Hi Anthony, Cannot see your pics, signup to photobucket, its free, upload pics, copy & paste "img" tag into post
H.
http://register.photobucket.com/?ref=homejoin


----------



## Hoggy

Thats better, looking good. Where are you in S.Wales? .Hundreds of miles away from me I expect.
H.


----------



## anthony_m

Harold said:


> Thats better, looking good. Where are you in S.Wales? .Hundreds of miles away from me I expect.
> H.


hi harold,
just outside cardiff.
anthony...


----------



## Hoggy

Hi, As I thought, hundred + miles away.

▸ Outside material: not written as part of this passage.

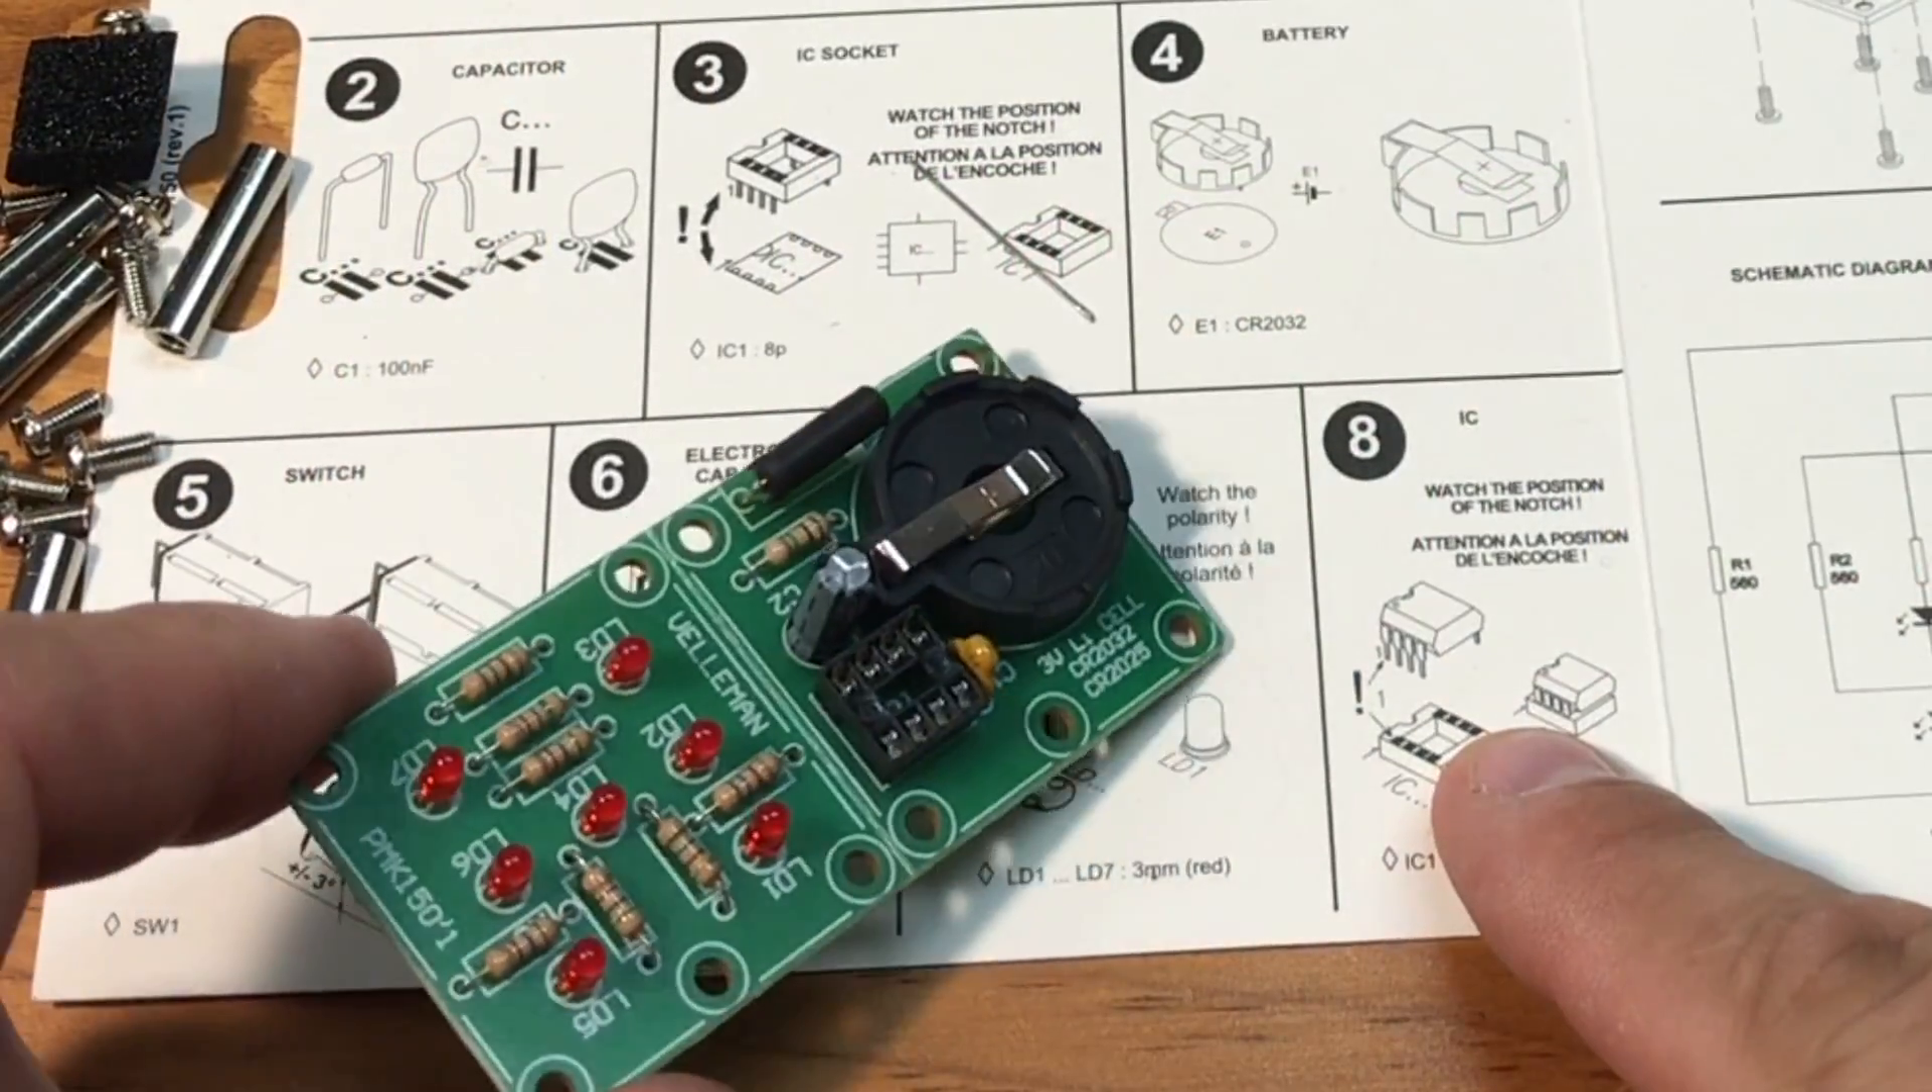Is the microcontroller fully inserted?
No.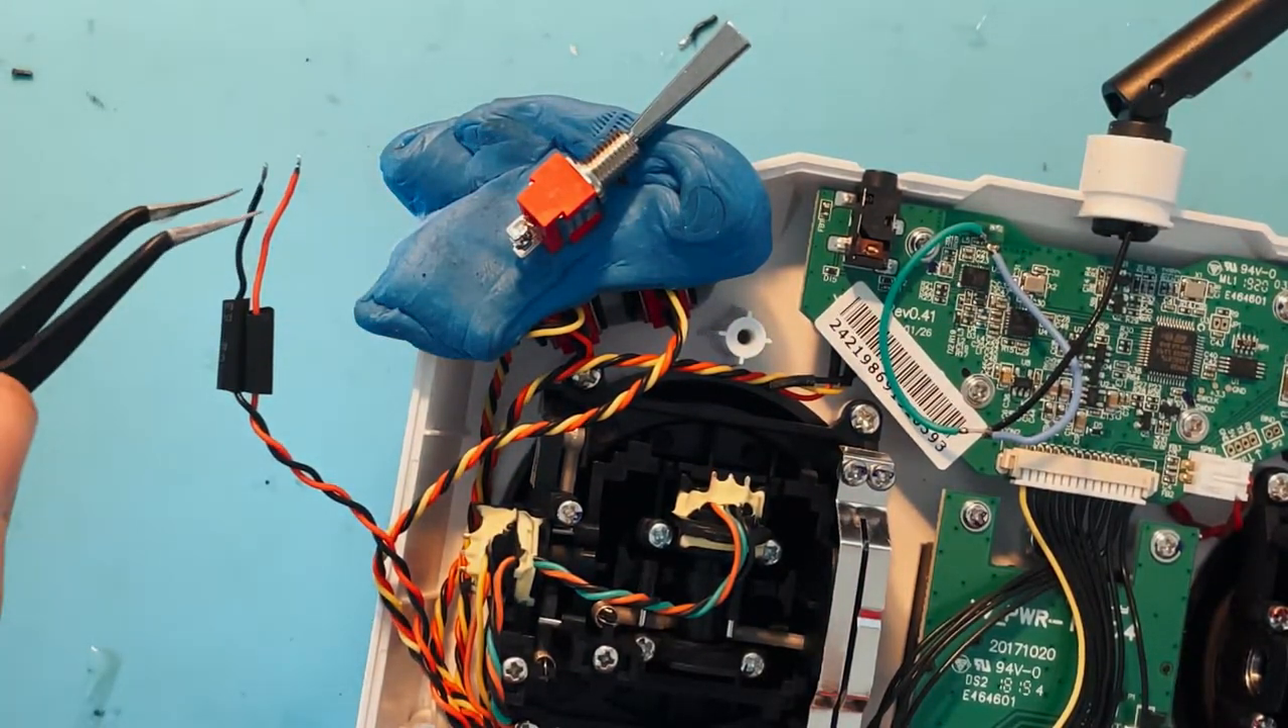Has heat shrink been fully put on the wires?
Yes.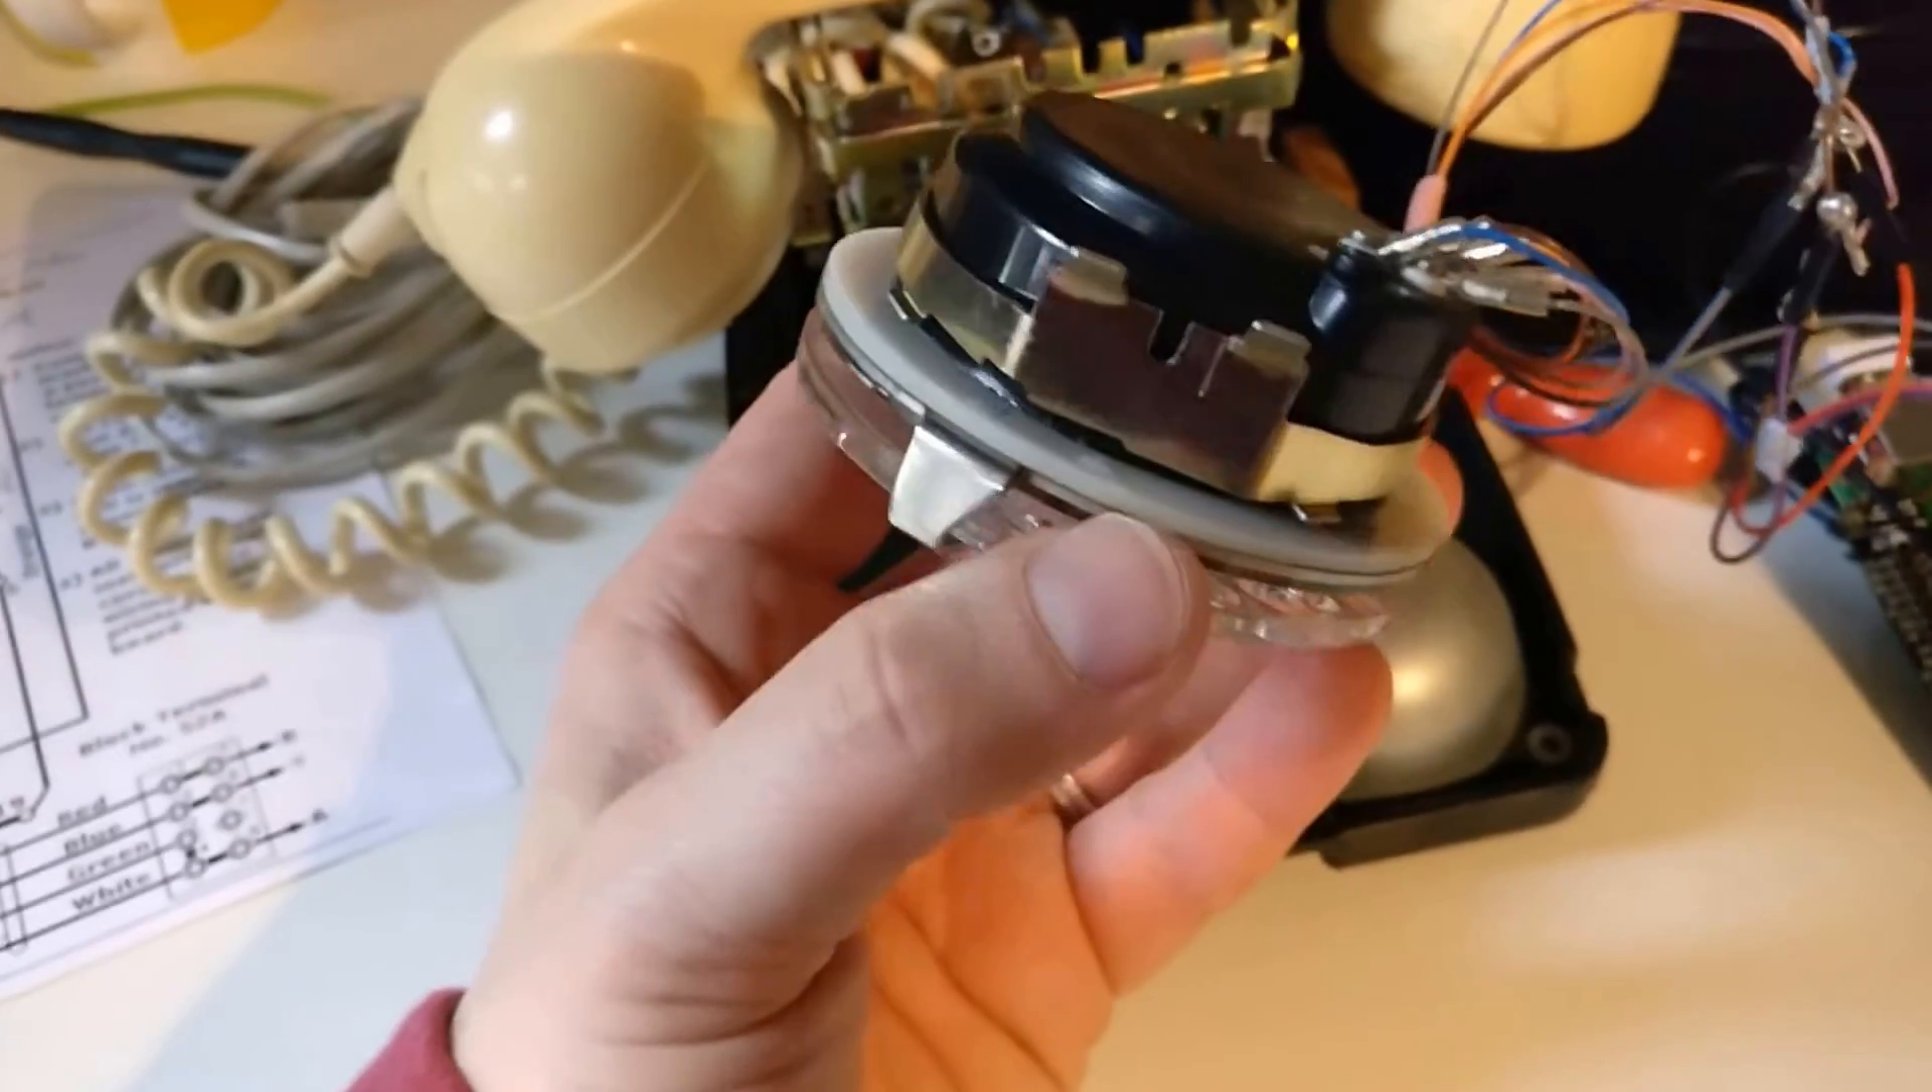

See very few TT down here.  
H.


----------



## anthony_m

hi,
i didnt see many over here, untill i got one, typical, now they seem to be everywhere!!!
:lol:


----------



## JamesR

hi mate nice to see more people from south wales on here! i know how you feel i got my TT around 2 months ago and ive noticed them poping up everywhere now 

good choice of colour lol!


----------



## anthony_m

hi james,
yes, its the classic colour! :lol: but seriously i was really looking for a green metalic one, [green is my favourite colour] but gave up and settled for one from my next favourite colour in the tt range.
anthony.


----------